Stars:
Joseph Gordon-Levitt,
Brady Corbet,
Michelle Trachtenberg,
Jeff Licon
Director:
Gregg Araki
Summary: In 'Mysterious Skin', an unlikely director takes on an even more unlikely lead actor and crafts a deeply felt coming-of-age tale that pulsates with the scalding beauty of tragedy. The director, Gregg Araki, whose over-the-top, gay melodramas have been criticised as largely empty provocations, proves himself here to have great sensitivity. Yet it is the lead actor, Joseph Gordon-Levitt, best known for his work on the alien sitcom 'Third Rock From The Sun', whose unforgettable, nuanced performance makes the film.

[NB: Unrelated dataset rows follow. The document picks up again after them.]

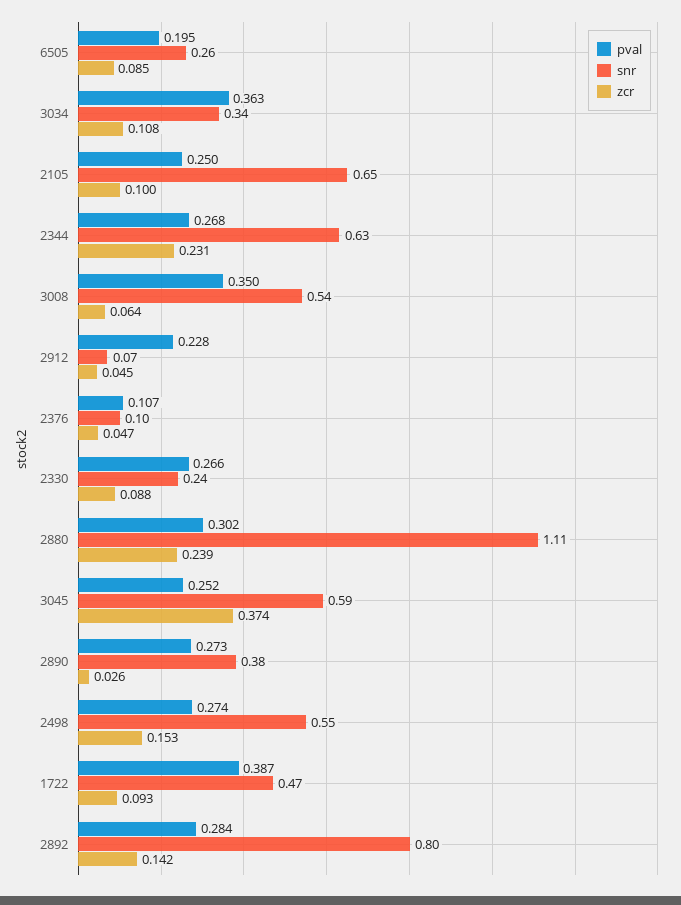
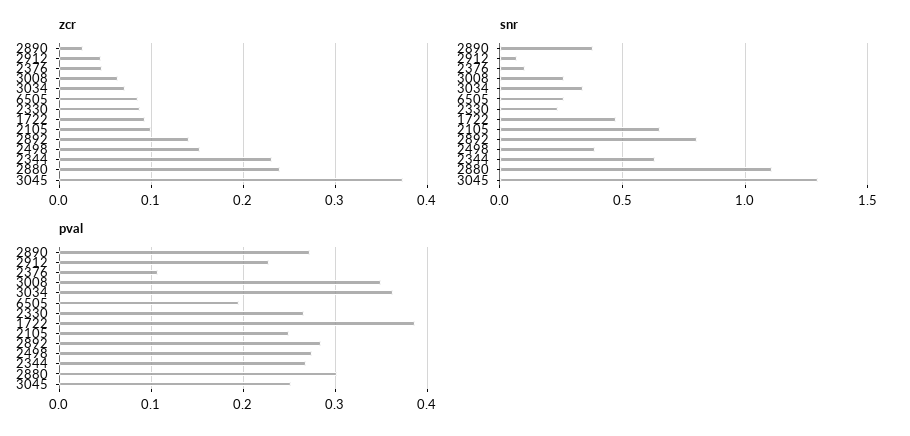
  {
    "pval": {
      "6505": 0.195,
      "3034": 0.363,
      "2105": 0.25,
      "2344": 0.268,
      "3008": 0.35,
      "2912": 0.228,
      "2376": 0.107,
      "2330": 0.266,
      "2880": 0.302,
      "3045": 0.252,
      "2890": 0.273,
      "2498": 0.274,
      "1722": 0.387,
      "2892": 0.284
    },
    "snr": {
      "6505": 0.26,
      "3034": 0.34,
      "2105": 0.65,
      "2344": 0.63,
-     "3008": 0.54,
+     "3008": 0.25,
      "2912": 0.07,
      "2376": 0.1,
      "2330": 0.24,
      "2880": 1.11,
-     "3045": 0.59,
+     "3045": 1.3,
      "2890": 0.38,
-     "2498": 0.55,
+     "2498": 0.4,
      "1722": 0.47,
      "2892": 0.8
    },
    "zcr": {
      "6505": 0.085,
-     "3034": 0.108,
+     "3034": 0.07,
      "2105": 0.1,
      "2344": 0.231,
      "3008": 0.064,
      "2912": 0.045,
      "2376": 0.047,
      "2330": 0.088,
      "2880": 0.239,
      "3045": 0.374,
      "2890": 0.026,
      "2498": 0.153,
      "1722": 0.093,
      "2892": 0.142
    }
  }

Based on the novel by Scott Heim, the story follows two teenage boys living in small-town Kansas: Brian (Brady Corbet), a clunky and awkward fellow with no discernible social life; and Neil (Gordon-Levitt), a rebellious gay youth whose fragile beauty and cruel indifference make him a successful hustler to the area's older men. Having suffered from blackouts as a child, Brian believes that these voids were actually alien abductions, and goes on a quest to confirm this. As his memories become increasingly vivid, Brian convinces himself that Neil, the star player on his childhood Little League team and a regular presence in his dreams, knows the truth. Neil does, in fact, know exactly what happened. The boys were sexually abused by their Little League coach. While Brian has suppressed the incident, Neil has held it deep within him like a treasure, considering it to have been a loving relationship of respect and tenderness, the absence of which has left him emotionally empty. The two strands of narrative are braided together elegantly, slowly leading up to a devastating final scene. Araki unifies the stories through an elegiac, celestial tone that manages to avoid preachiness via doses of appropriate humour. 'Mysterious Skin' is so profoundly alive with sadness and beauty that it nearly burns.